* Information shown *
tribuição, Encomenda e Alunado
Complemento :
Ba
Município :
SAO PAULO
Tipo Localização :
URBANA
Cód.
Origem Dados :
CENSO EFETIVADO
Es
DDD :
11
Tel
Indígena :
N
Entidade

* How to complete this task *
Transcribe all of the entries without alteration.

* Written solution *
tribuição, Encomenda e Alunado
Complemento :
Ba
Município :
SAO PAULO
Tipo Localização :
URBANA
Cód.
Origem Dados :
CENSO EFETIVADO
Es
DDD :
11
Tel
Indígena :
N
Entidade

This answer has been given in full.